Over the last 15 years, small cap stocks traded at a premium to large caps. This has generally been the case throughout history, as smaller companies can grow earnings faster and thus deserve a premium price-to-earnings ratio. The exception was the tech bubble in the late 90s and early 2000s when the mania gave large caps a huge premium to small caps. The spread for the last 15 years has averaged about 4 points, but today its at zero. Investors do not have to pay a premium to own U.S. small caps for the first time in a long time. Small caps really traded richly from 2014 through most of 2018 and finally look more reasonably priced.
Here are the top ten import categories for goods into the U.S. Interestingly, automobile related categories make up two of the top ten and 40% of the total value of imports on this list at $550 billion. The list is relevant with the phrase ‘trade war’ sticking around for the last 16 months. It seems to be with us for a secular time frame as a core of this administration’s strategy.
In two of the last four the four months, U.S. payrolls increased by less than 100,000. This is the lowest four-month moving average in job growth in seven years. The 100k to 150k level is a magic level because that’s what economists estimate the U.S. needs just to generate just to keep up with the growing demographic of job seekers. Is this a blip or a sign of a change in trend?

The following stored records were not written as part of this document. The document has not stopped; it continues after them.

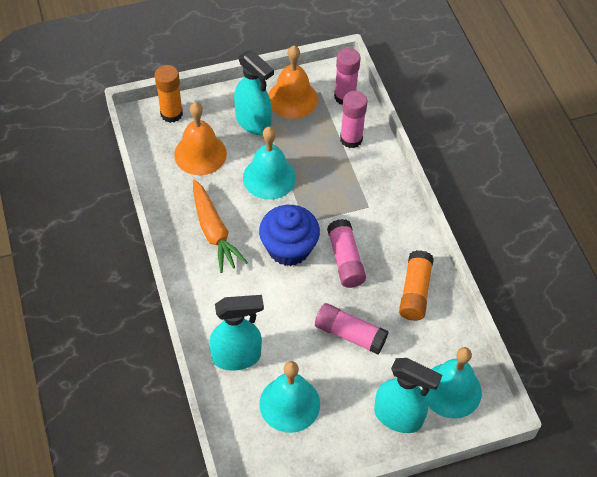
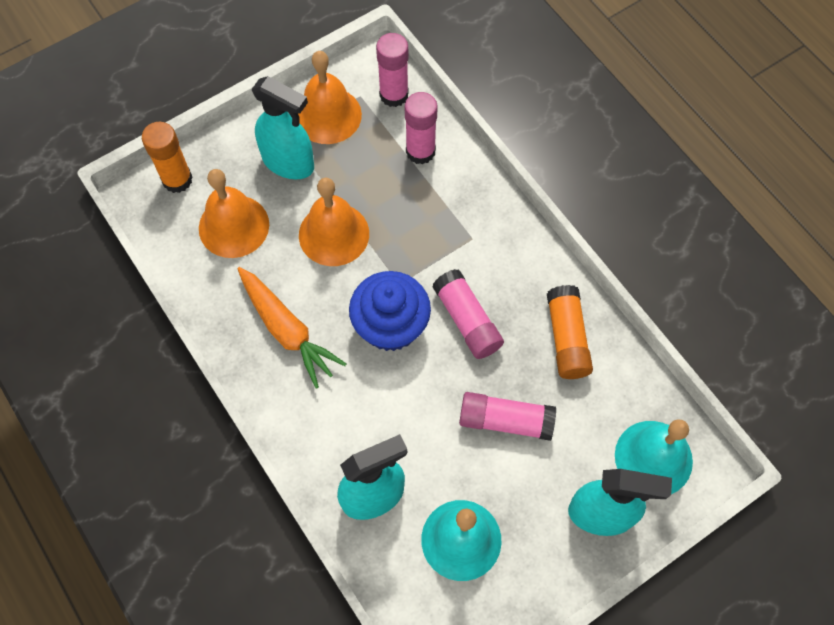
camera: 15 degrees left, 10 degrees up
(269, 177) = (334, 234): turquoise bell -> orange bell

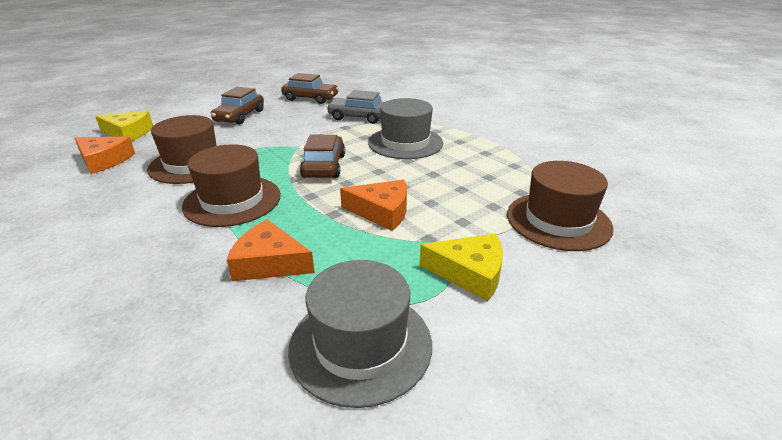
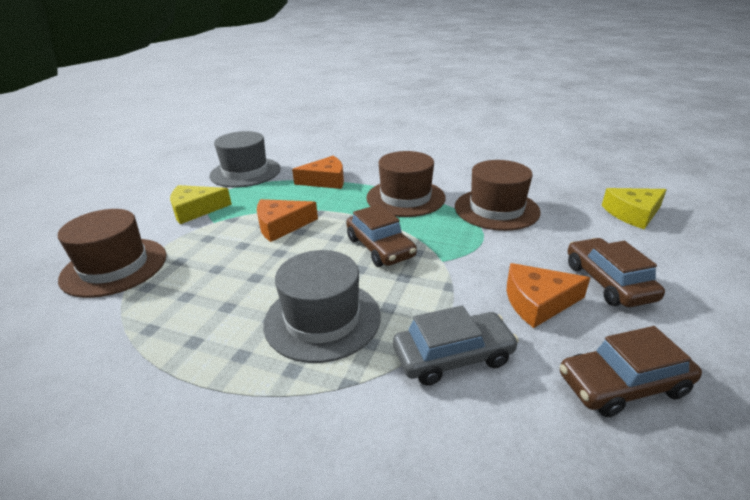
camera: 150 degrees right, 0 degrees up
(104, 160) = (566, 189): orange cheese -> orange cheese (537, 302)

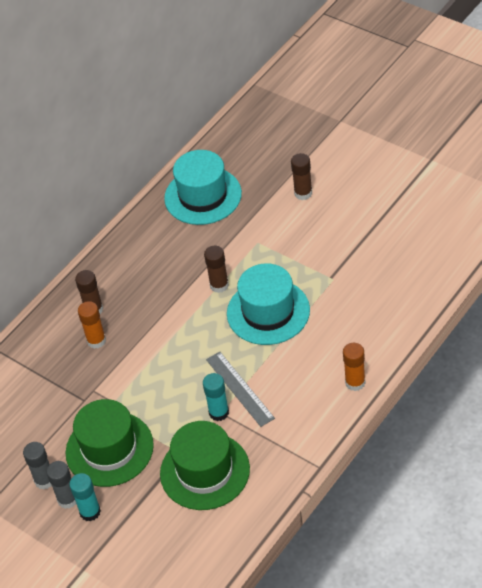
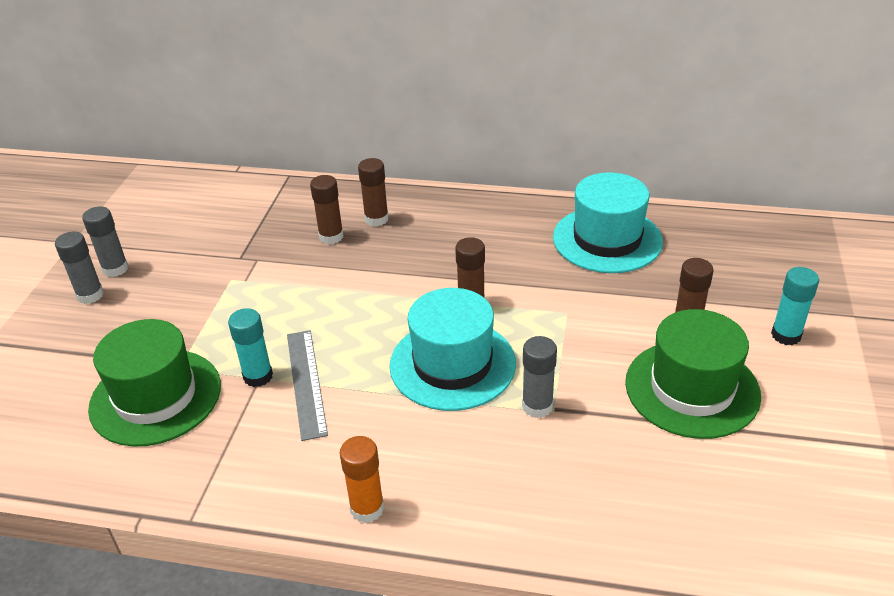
camera: 60 degrees right, 10 degrees down
(90, 512) = (74, 319): turquoise glue stick -> turquoise glue stick (786, 335)
(96, 341) = (331, 236): orange glue stick -> brown glue stick
(109, 449) = (172, 301): green hat -> green hat (692, 388)
(240, 388) = (306, 382): grey ruler -> grey ruler turned 45 degrees counterclockwise
(325, 284) = (537, 406): none -> grey glue stick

Below we have a seasonal chart of the ten-year treasury yield. It takes the previous years since 2011 and shows the highest level reached on a given day, along with the lowest and average. So far, the fall of the 10-year Treasury yield in 2019 was 70 basis points. The yield went from 2.78% to 2.08%, which hardly anyone expected. The speed and magnitude of the change in yield could mean that we have seen the bulk of the move year-to-date.
The other amazing thing about the above chart is how interest rates over the past 9 years have been in a range of roughly 1.5% to 3.5%. Despite the calls about ‘printing money’ and runaway inflation, these forecasts were simply wrong.